Final Training Runs Account for a Minority of R&D Compute Spending

Understanding how AI firms allocate compute reveals a hidden layer of expense that most industry reports overlook. While headlines often cite the massive GPU hours required to train a flagship model, the bulk of spend actually fuels a relentless cycle of scaling experiments, synthetic data creation, and prototype training that never reaches production. This exploratory phase consumes the majority of the budget, as shown by OpenAI’s $5 billion R&D outlay in 2024, of which only a tenth funded the final GPT‑4.5 run. The same dynamic appears in smaller Chinese players, where total R&D budgets of $141 million (MiniMax) and $216 million (Z.ai) are largely devoted to non‑final work.

The distinction matters for policymakers and investors alike. Compute‑based thresholds used to gauge AI risk or to set regulatory caps often assume that the headline training cost reflects total development expense. By ignoring the extensive exploratory spend, such metrics can dramatically underestimate the resources required to bring a model from concept to market, leading to lax oversight or mispriced investment risk. Moreover, the heavy front‑loading of experimentation creates a barrier to entry: newcomers must either replicate costly trial‑and‑error cycles or find ways to shortcut them by learning from frontier firms.

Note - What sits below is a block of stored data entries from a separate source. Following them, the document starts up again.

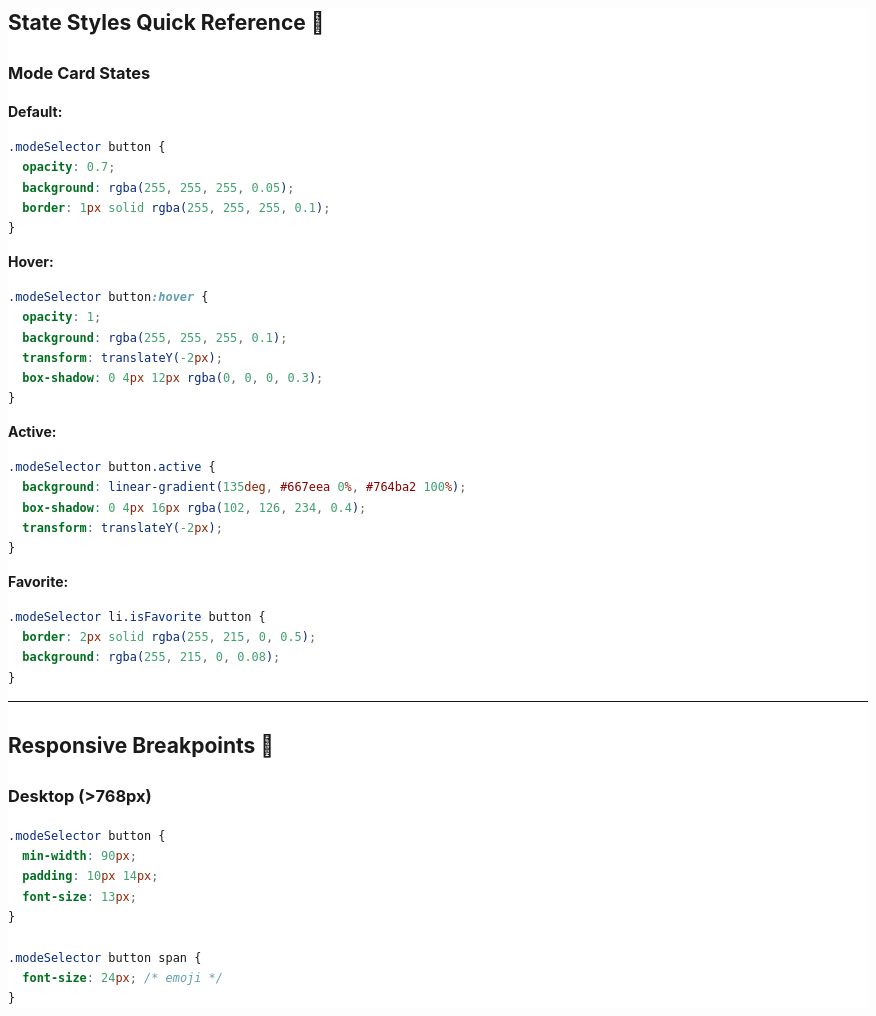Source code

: 
## State Styles Quick Reference 🎯

### Mode Card States

**Default:**
```css
.modeSelector button {
  opacity: 0.7;
  background: rgba(255, 255, 255, 0.05);
  border: 1px solid rgba(255, 255, 255, 0.1);
}
```

**Hover:**
```css
.modeSelector button:hover {
  opacity: 1;
  background: rgba(255, 255, 255, 0.1);
  transform: translateY(-2px);
  box-shadow: 0 4px 12px rgba(0, 0, 0, 0.3);
}
```

**Active:**
```css
.modeSelector button.active {
  background: linear-gradient(135deg, #667eea 0%, #764ba2 100%);
  box-shadow: 0 4px 16px rgba(102, 126, 234, 0.4);
  transform: translateY(-2px);
}
```

**Favorite:**
```css
.modeSelector li.isFavorite button {
  border: 2px solid rgba(255, 215, 0, 0.5);
  background: rgba(255, 215, 0, 0.08);
}
```

---

## Responsive Breakpoints 📱

### Desktop (>768px)
```css
.modeSelector button {
  min-width: 90px;
  padding: 10px 14px;
  font-size: 13px;
}

.modeSelector button span {
  font-size: 24px; /* emoji */
}
```
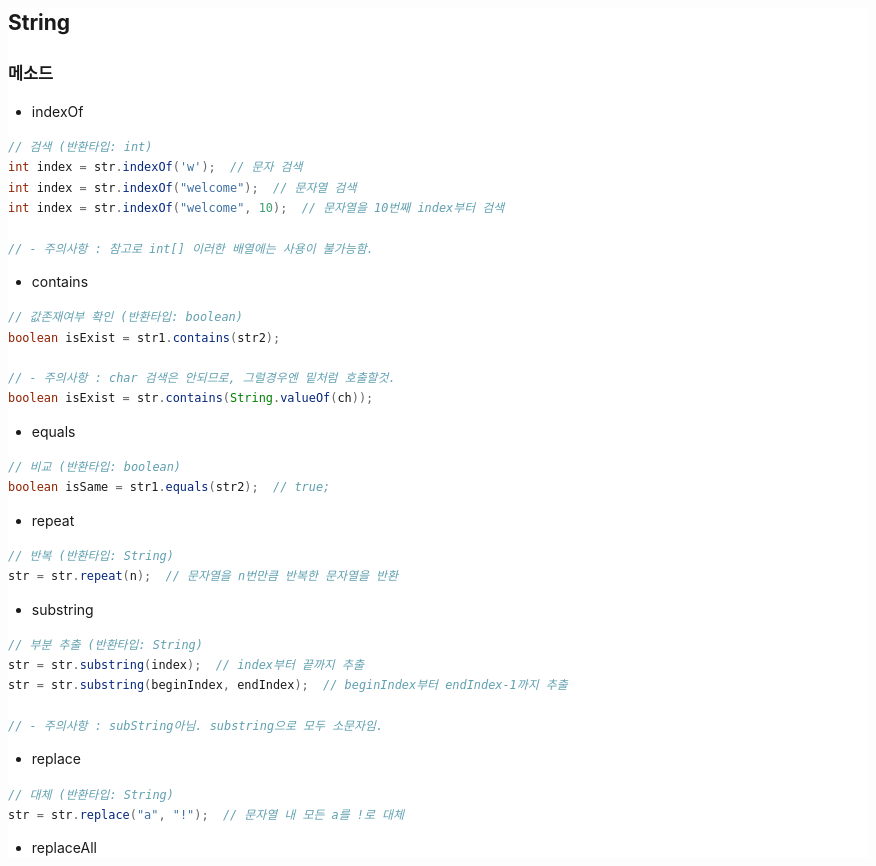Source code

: ## String

### 메소드

- indexOf

```java
// 검색 (반환타입: int)
int index = str.indexOf('w');  // 문자 검색
int index = str.indexOf("welcome");  // 문자열 검색
int index = str.indexOf("welcome", 10);  // 문자열을 10번째 index부터 검색

// - 주의사항 : 참고로 int[] 이러한 배열에는 사용이 불가능함.
```

- contains

```java
// 값존재여부 확인 (반환타입: boolean)
boolean isExist = str1.contains(str2);

// - 주의사항 : char 검색은 안되므로, 그럴경우엔 밑처럼 호출할것.
boolean isExist = str.contains(String.valueOf(ch));
```

- equals

```java
// 비교 (반환타입: boolean)
boolean isSame = str1.equals(str2);  // true;
```

- repeat

```java
// 반복 (반환타입: String)
str = str.repeat(n);  // 문자열을 n번만큼 반복한 문자열을 반환
```

- substring

```java
// 부분 추출 (반환타입: String)
str = str.substring(index);  // index부터 끝까지 추출
str = str.substring(beginIndex, endIndex);  // beginIndex부터 endIndex-1까지 추출

// - 주의사항 : subString아님. substring으로 모두 소문자임.
```

- replace

```java
// 대체 (반환타입: String)
str = str.replace("a", "!");  // 문자열 내 모든 a를 !로 대체
```

- replaceAll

A key question is whether lagging firms can reduce their exploratory overhead by borrowing insights from leaders—a hypothesis known as the catch‑up effect. MiniMax’s higher training‑to‑R&D ratio hints that it may be leveraging frontier knowledge to focus more on final runs, whereas Z.ai’s ratio mirrors OpenAI’s, suggesting a less efficient learning curve. However, with only three data points and wide confidence intervals, the evidence remains tentative. Expanding the dataset through more IPO disclosures or voluntary reporting will be essential to confirm whether knowledge diffusion truly compresses R&D compute for emerging competitors.